DIRECTIONS:
Return the listing exactly as it appears, but strip out the images.

DATA IN THIS EXERCISE:
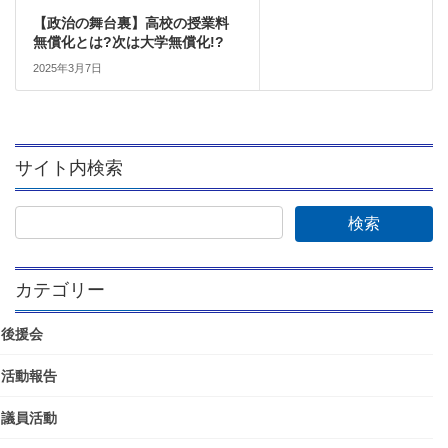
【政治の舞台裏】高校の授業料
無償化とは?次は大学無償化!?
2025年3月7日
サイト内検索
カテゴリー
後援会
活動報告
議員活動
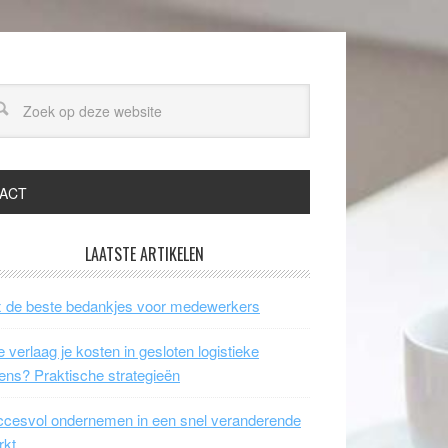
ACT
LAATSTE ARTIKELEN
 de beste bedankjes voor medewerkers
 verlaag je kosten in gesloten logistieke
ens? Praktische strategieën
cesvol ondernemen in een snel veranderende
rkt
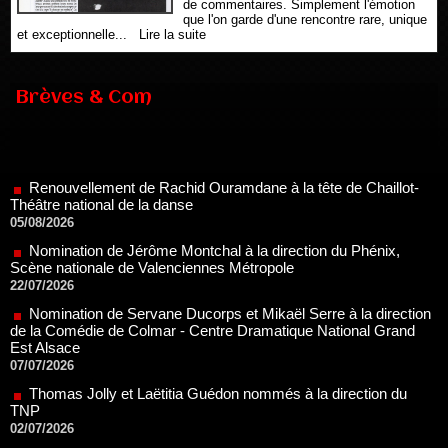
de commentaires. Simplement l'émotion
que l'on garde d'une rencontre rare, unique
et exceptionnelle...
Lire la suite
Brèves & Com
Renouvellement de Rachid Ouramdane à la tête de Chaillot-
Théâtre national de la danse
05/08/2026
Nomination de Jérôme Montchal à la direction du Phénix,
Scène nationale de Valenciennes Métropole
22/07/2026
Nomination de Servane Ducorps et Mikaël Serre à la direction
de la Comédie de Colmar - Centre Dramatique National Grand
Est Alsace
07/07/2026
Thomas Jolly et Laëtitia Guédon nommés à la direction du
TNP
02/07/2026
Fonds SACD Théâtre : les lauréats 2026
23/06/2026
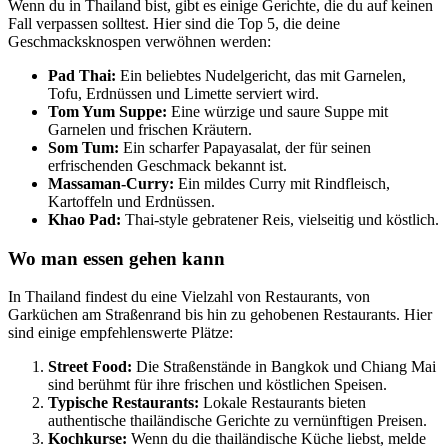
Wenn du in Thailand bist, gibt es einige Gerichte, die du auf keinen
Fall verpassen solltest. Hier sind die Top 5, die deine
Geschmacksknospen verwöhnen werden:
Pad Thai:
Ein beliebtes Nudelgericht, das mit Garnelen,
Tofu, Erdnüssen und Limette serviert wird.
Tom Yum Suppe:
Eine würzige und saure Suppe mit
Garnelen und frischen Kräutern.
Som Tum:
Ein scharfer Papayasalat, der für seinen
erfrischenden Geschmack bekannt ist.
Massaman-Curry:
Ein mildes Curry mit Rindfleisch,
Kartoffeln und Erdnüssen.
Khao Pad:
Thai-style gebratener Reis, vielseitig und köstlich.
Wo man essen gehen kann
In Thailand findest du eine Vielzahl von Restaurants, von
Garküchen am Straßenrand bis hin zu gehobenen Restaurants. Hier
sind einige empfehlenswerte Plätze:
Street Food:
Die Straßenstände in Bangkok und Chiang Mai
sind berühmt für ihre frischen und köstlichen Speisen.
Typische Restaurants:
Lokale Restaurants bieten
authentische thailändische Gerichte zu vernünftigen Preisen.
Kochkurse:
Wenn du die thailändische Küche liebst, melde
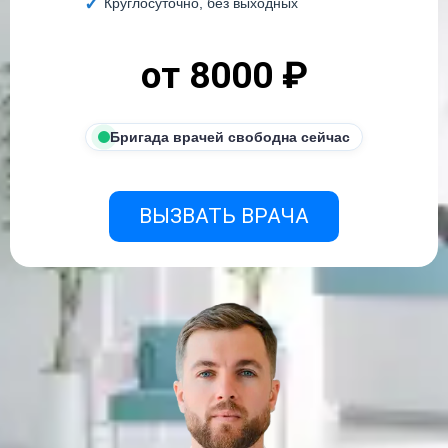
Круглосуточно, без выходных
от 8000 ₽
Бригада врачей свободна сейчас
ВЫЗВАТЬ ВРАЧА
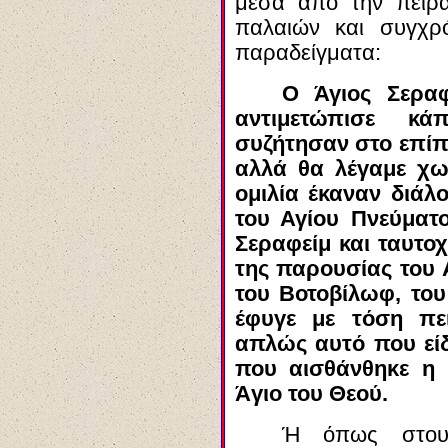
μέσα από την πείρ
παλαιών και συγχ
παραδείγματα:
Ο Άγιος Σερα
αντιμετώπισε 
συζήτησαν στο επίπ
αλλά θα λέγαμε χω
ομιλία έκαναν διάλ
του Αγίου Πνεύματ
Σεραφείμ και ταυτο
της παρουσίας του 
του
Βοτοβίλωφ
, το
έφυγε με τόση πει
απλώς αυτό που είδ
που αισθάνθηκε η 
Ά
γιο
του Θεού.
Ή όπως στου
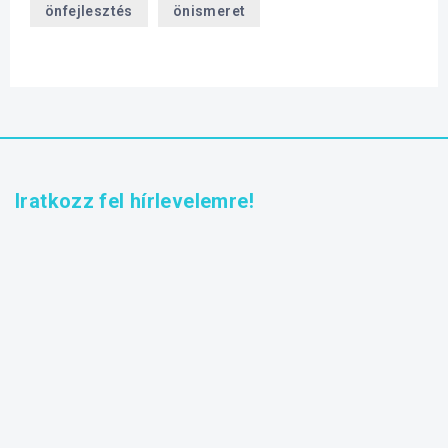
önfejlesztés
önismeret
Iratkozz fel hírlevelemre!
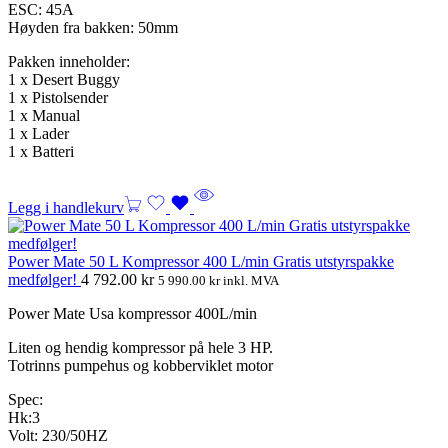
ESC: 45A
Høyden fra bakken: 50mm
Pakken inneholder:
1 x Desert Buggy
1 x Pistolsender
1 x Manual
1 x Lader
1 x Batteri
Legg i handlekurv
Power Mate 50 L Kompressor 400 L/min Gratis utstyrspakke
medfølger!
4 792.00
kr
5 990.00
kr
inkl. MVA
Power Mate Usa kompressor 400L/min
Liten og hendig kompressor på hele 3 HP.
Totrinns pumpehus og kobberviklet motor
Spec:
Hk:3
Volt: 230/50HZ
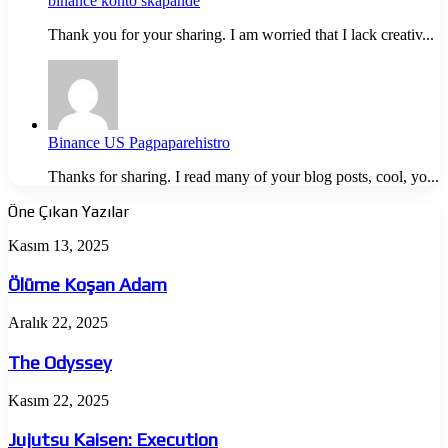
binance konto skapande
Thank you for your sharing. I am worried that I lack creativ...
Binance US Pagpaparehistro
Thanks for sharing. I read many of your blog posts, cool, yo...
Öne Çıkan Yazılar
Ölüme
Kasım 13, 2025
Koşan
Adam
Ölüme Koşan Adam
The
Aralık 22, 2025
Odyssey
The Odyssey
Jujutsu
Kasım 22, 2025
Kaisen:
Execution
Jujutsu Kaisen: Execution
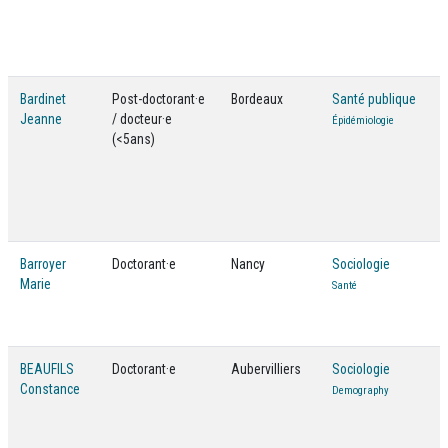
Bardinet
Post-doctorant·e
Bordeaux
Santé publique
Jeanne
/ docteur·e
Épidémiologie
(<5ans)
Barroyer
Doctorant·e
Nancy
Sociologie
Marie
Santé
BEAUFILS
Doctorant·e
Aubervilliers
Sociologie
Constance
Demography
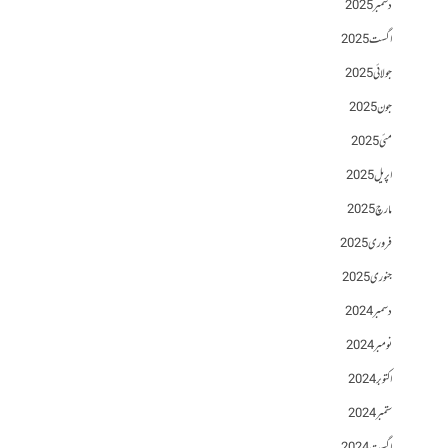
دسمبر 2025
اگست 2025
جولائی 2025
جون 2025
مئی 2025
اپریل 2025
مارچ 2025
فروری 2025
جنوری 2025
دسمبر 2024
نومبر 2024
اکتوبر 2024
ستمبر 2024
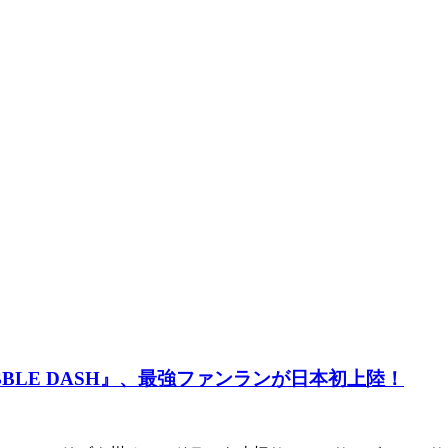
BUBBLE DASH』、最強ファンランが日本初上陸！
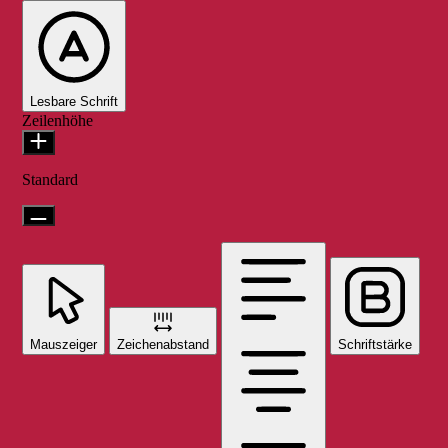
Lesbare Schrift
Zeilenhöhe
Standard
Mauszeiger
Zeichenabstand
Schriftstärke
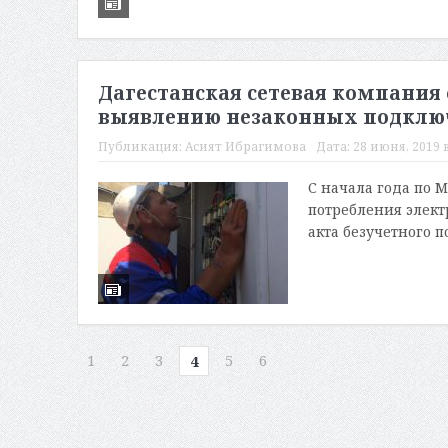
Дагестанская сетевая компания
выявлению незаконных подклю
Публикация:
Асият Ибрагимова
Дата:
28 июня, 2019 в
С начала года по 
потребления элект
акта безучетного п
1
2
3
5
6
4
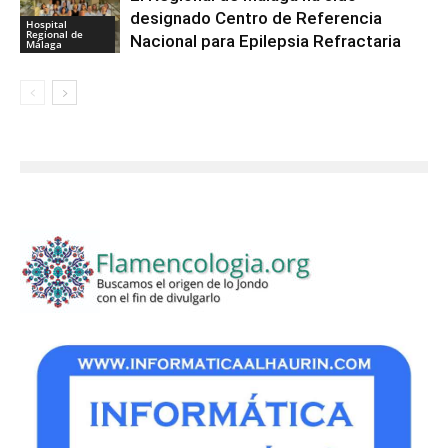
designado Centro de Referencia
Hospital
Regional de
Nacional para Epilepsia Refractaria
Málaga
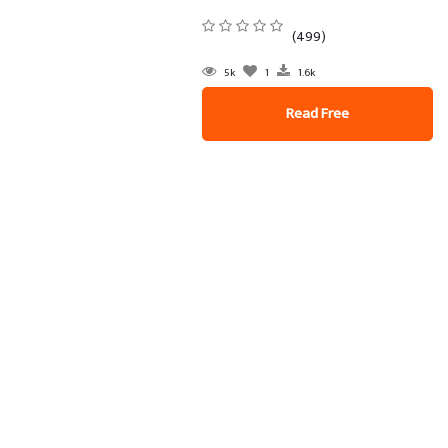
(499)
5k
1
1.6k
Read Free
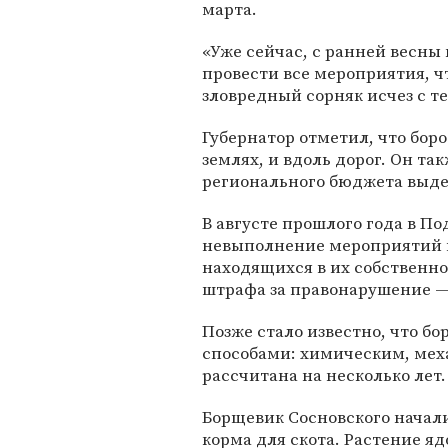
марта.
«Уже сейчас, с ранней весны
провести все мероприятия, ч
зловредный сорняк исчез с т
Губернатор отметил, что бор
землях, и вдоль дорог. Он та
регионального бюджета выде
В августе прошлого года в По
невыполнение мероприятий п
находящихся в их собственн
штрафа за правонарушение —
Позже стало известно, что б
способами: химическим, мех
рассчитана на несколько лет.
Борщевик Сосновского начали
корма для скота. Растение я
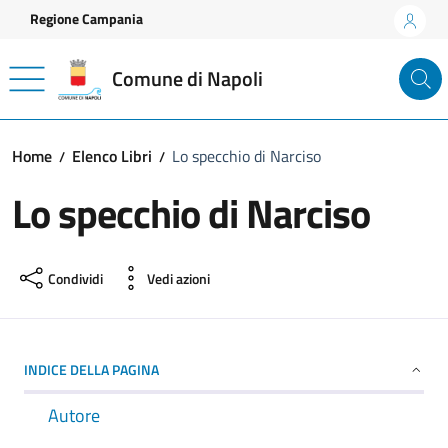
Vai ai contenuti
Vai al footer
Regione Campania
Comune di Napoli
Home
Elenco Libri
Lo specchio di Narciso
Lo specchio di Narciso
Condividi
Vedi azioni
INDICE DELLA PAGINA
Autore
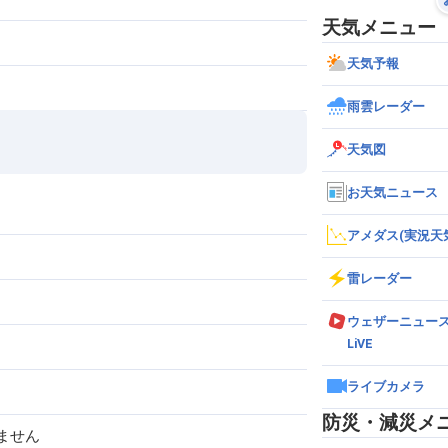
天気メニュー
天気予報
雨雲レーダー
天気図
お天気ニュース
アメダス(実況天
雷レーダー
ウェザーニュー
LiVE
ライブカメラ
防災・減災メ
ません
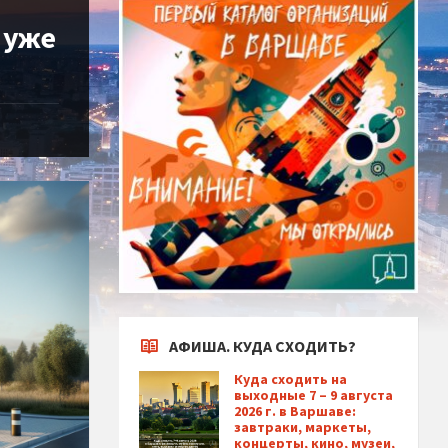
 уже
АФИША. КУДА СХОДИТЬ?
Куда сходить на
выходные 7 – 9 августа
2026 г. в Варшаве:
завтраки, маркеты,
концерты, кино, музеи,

THE ANSWER:
【政治の舞台裏】高校の授業料
無償化とは?次は大学無償化!?
2025年3月7日
サイト内検索
カテゴリー
後援会
活動報告
議員活動
ACT
LAATSTE ARTIKELEN
 de beste bedankjes voor medewerkers
 verlaag je kosten in gesloten logistieke
ens? Praktische strategieën
cesvol ondernemen in een snel veranderende
rkt
de commentaires. Simplement l'émotion
que l'on garde d'une rencontre rare, unique
et exceptionnelle...
Lire la suite
Brèves & Com
Renouvellement de Rachid Ouramdane à la tête de Chaillot-
Théâtre national de la danse
05/08/2026
Nomination de Jérôme Montchal à la direction du Phénix,
Scène nationale de Valenciennes Métropole
22/07/2026
Nomination de Servane Ducorps et Mikaël Serre à la direction
de la Comédie de Colmar - Centre Dramatique National Grand
Est Alsace
07/07/2026
Thomas Jolly et Laëtitia Guédon nommés à la direction du
TNP
02/07/2026
Fonds SACD Théâtre : les lauréats 2026
23/06/2026
Wenn du in Thailand bist, gibt es einige Gerichte, die du auf keinen
Fall verpassen solltest. Hier sind die Top 5, die deine
Geschmacksknospen verwöhnen werden:
Pad Thai:
Ein beliebtes Nudelgericht, das mit Garnelen,
Tofu, Erdnüssen und Limette serviert wird.
Tom Yum Suppe:
Eine würzige und saure Suppe mit
Garnelen und frischen Kräutern.
Som Tum:
Ein scharfer Papayasalat, der für seinen
erfrischenden Geschmack bekannt ist.
Massaman-Curry:
Ein mildes Curry mit Rindfleisch,
Kartoffeln und Erdnüssen.
Khao Pad:
Thai-style gebratener Reis, vielseitig und köstlich.
Wo man essen gehen kann
In Thailand findest du eine Vielzahl von Restaurants, von
Garküchen am Straßenrand bis hin zu gehobenen Restaurants. Hier
sind einige empfehlenswerte Plätze:
Street Food:
Die Straßenstände in Bangkok und Chiang Mai
sind berühmt für ihre frischen und köstlichen Speisen.
Typische Restaurants:
Lokale Restaurants bieten
authentische thailändische Gerichte zu vernünftigen Preisen.
Kochkurse:
Wenn du die thailändische Küche liebst, melde
Круглосуточно, без выходных
от 8000 ₽
Бригада врачей свободна сейчас
ВЫЗВАТЬ ВРАЧА
μέσα από την πείρ
παλαιών και συγχ
παραδείγματα:
Ο Άγιος Σερα
αντιμετώπισε 
συζήτησαν στο επίπ
αλλά θα λέγαμε χω
ομιλία έκαναν διάλ
του Αγίου Πνεύματ
Σεραφείμ και ταυτο
της παρουσίας του 
του
Βοτοβίλωφ
, το
έφυγε με τόση πει
απλώς αυτό που είδ
που αισθάνθηκε η 
Ά
γιο
του Θεού.
Ή όπως στου
önfejlesztés
önismeret
Iratkozz fel hírlevelemre!
ESC: 45A
Høyden fra bakken: 50mm
Pakken inneholder:
1 x Desert Buggy
1 x Pistolsender
1 x Manual
1 x Lader
1 x Batteri
Legg i handlekurv
Power Mate 50 L Kompressor 400 L/min Gratis utstyrspakke
medfølger!
4 792.00
kr
5 990.00
kr
inkl. MVA
Power Mate Usa kompressor 400L/min
Liten og hendig kompressor på hele 3 HP.
Totrinns pumpehus og kobberviklet motor
Spec:
Hk:3
Volt: 230/50HZ
binance konto skapande
Thank you for your sharing. I am worried that I lack creativ...
Binance US Pagpaparehistro
Thanks for sharing. I read many of your blog posts, cool, yo...
Öne Çıkan Yazılar
Ölüme
Kasım 13, 2025
Koşan
Adam
Ölüme Koşan Adam
The
Aralık 22, 2025
Odyssey
The Odyssey
Jujutsu
Kasım 22, 2025
Kaisen:
Execution
Jujutsu Kaisen: Execution
Bardinet
Post-doctorant·e
Bordeaux
Santé publique
Jeanne
/ docteur·e
Épidémiologie
(<5ans)
Barroyer
Doctorant·e
Nancy
Sociologie
Marie
Santé
BEAUFILS
Doctorant·e
Aubervilliers
Sociologie
Constance
Demography
دسمبر 2025
اگست 2025
جولائی 2025
جون 2025
مئی 2025
اپریل 2025
مارچ 2025
فروری 2025
جنوری 2025
دسمبر 2024
نومبر 2024
اکتوبر 2024
ستمبر 2024
BUBBLE DASH』、最強ファンランが日本初上陸！
Lesbare Schrift
Zeilenhöhe
Standard
Mauszeiger
Zeichenabstand
Schriftstärke
Дагестанская сетевая компания
выявлению незаконных подклю
Публикация:
Асият Ибрагимова
Дата:
28 июня, 2019 в
С начала года по 
потребления элект
акта безучетного п
1
2
3
5
6
4
designado Centro de Referencia
Hospital
Regional de
Nacional para Epilepsia Refractaria
Málaga
(499)
5k
1
1.6k
Read Free
марта.
«Уже сейчас, с ранней весны
провести все мероприятия, ч
зловредный сорняк исчез с т
Губернатор отметил, что бор
землях, и вдоль дорог. Он та
регионального бюджета выде
В августе прошлого года в По
невыполнение мероприятий п
находящихся в их собственн
штрафа за правонарушение —
Позже стало известно, что б
способами: химическим, мех
рассчитана на несколько лет.
Борщевик Сосновского начали
корма для скота. Растение я
Vai ai contenuti
Vai al footer
Regione Campania
Comune di Napoli
Home
Elenco Libri
Lo specchio di Narciso
Lo specchio di Narciso
Condividi
Vedi azioni
INDICE DELLA PAGINA
Autore
天気メニュー
天気予報
雨雲レーダー
天気図
お天気ニュース
アメダス(実況天
雷レーダー
ウェザーニュー
LiVE
ライブカメラ
防災・減災メ
ません
 уже
АФИША. КУДА СХОДИТЬ?
Куда сходить на
выходные 7 – 9 августа
2026 г. в Варшаве:
завтраки, маркеты,
концерты, кино, музеи,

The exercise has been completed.